Due to its ancestors being vermin eradicators, the Hairless Terrier will not do well in a home with small rodents. They will most likely aim to kill such animals. Owners may experience ‘presents’ of small stray animals if a Hairless Terrier is given a yard.
Although they do not challenge the authority of their owners, some Hairless Terriers may be stubborn and/or resistant. As such, they should undergo training starting at a young age. Quite an active breed, the Hairless Terrier needs daily exercise in order to prevent destructive behaviors from occurring. They are barkers, but the barking can be minimized with proper training and exercise.
General Care & Health
Hairless Terriers need to be protected from the sun, either through the application of sunscreen (obtain one from a vet/the breeder) or wearing a shirt. They should be bathed regularly (once a week) as some are allergic to things such as grass and such allergies may trigger rashes or pimples. Their ears should be cleaned with a cotton swab and a solution obtained from the breeder/vet. Teeth should be brushed regularly as they are prone to bad breath, and nails should be trimmed once or twice a month. Check for signs of infection whenever grooming occurs, and keep an eye out for redness and inflammation of the skin, eyes, nose and mouth.
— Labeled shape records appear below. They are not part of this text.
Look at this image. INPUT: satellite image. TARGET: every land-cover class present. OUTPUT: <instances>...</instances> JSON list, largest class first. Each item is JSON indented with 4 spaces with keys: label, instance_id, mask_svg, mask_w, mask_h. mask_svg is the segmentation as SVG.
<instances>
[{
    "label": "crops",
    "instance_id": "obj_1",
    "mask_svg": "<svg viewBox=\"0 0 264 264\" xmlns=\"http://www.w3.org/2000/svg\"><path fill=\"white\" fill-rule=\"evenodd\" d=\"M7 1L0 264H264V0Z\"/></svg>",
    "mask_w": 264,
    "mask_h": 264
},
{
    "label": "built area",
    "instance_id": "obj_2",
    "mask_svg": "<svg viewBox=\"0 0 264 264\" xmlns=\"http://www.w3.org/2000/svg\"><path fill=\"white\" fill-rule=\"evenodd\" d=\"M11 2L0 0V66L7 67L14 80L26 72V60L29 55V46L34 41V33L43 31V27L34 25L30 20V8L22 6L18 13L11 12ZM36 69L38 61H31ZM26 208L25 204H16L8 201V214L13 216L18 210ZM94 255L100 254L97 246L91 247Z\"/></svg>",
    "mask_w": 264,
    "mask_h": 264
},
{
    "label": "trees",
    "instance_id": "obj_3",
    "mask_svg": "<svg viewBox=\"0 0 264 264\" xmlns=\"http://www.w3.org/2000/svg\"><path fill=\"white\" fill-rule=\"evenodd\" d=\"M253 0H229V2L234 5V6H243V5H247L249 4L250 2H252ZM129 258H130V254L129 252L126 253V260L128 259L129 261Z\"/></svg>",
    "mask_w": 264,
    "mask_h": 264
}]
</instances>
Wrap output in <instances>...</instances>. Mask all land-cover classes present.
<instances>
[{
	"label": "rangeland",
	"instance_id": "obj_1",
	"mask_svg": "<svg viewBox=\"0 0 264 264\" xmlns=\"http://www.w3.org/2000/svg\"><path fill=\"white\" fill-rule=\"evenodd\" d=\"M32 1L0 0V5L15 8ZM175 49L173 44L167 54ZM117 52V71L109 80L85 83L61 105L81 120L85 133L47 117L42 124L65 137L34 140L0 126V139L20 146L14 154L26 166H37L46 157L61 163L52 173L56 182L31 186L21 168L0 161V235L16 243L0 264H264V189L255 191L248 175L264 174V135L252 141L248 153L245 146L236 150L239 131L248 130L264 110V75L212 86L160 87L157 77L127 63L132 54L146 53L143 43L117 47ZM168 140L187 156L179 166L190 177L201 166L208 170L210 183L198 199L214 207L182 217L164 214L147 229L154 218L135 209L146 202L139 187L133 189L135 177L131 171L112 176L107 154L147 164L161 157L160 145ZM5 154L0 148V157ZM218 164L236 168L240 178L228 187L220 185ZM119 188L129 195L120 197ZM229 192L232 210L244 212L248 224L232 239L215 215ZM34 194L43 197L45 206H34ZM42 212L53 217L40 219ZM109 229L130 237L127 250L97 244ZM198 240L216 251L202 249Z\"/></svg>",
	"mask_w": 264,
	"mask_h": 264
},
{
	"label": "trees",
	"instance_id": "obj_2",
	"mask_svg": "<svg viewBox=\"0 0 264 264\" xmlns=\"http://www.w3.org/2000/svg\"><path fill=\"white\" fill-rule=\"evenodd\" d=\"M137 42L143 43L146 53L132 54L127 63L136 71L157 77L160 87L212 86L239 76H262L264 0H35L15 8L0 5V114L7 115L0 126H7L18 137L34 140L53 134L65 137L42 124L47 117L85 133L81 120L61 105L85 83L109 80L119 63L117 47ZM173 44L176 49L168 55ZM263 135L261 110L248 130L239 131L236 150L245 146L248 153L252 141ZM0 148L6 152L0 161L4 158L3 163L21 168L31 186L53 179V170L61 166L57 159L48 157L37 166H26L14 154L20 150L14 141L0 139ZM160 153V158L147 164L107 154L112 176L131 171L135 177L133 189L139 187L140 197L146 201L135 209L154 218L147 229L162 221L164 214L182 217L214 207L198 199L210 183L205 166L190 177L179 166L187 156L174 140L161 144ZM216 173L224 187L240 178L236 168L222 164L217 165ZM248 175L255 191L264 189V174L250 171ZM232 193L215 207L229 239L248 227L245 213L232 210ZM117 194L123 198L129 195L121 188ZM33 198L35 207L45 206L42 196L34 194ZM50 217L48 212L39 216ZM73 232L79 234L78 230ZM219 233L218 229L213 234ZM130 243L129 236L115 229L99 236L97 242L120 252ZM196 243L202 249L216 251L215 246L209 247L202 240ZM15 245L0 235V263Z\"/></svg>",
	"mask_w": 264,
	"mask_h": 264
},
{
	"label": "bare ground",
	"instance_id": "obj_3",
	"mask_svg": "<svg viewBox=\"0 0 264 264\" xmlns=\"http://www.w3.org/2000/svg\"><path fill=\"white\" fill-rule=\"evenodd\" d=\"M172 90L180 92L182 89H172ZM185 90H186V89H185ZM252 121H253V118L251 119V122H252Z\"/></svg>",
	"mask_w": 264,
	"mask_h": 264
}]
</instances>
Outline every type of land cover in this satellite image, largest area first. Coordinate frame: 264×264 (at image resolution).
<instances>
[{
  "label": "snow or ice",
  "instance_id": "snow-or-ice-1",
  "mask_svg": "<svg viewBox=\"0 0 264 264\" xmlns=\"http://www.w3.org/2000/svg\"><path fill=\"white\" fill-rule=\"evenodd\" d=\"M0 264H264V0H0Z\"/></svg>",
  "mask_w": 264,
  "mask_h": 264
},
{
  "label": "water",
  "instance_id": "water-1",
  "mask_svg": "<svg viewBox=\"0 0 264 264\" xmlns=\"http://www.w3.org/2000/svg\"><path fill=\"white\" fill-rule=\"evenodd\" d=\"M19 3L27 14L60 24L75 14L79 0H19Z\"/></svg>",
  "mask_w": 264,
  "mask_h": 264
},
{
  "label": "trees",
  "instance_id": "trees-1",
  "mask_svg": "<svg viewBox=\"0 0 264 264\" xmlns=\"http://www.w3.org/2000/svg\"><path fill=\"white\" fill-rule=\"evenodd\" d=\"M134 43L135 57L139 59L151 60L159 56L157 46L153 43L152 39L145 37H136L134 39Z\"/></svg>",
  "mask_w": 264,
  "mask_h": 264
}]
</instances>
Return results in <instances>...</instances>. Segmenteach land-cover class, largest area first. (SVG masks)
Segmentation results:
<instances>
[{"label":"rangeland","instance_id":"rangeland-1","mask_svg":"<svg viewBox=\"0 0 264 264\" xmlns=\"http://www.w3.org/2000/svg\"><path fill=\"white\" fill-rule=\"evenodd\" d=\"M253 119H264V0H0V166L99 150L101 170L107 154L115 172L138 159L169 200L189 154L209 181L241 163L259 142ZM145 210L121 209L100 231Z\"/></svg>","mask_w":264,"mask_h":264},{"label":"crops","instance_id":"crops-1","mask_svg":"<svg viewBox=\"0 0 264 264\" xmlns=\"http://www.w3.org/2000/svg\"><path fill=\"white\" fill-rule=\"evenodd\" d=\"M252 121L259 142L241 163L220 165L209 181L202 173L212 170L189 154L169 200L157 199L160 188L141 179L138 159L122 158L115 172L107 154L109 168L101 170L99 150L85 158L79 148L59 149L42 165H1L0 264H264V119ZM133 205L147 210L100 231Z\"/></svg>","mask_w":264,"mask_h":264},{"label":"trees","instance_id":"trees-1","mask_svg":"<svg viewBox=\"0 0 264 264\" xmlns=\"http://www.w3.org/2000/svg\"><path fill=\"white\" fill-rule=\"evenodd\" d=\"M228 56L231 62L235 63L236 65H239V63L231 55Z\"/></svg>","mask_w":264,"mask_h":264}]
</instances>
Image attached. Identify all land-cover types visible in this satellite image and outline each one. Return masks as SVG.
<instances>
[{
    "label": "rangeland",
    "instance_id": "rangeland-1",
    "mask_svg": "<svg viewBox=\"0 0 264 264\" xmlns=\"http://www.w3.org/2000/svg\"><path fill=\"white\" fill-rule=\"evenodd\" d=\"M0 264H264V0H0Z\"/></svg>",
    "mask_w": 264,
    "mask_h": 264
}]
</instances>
The recommended daily amount of food an American Hairless Terrier should be getting is 1½ to 2 cups of dry food, divided into two or three meals throughout the day. Despite the presence of a guideline, the amounts can be altered if the dog is highly active or otherwise.
American Hairless Terriers are a generally healthy breed, but due to the lack of a coat, they are prone to sunburn and surface cuts. They do suffer from various allergies, and one should confer with the breeder to determine allergies for each individual dog.
The American Hairless Terrier is a great home companion due to its lively and affectionate nature. They are a great choice for people suffering from allergies as they do not shed, and as a result, they do make cleaning up after them much easier. A social breed, they are friendly with most strangers if trained properly, and are quite vocal, making them great watchdogs.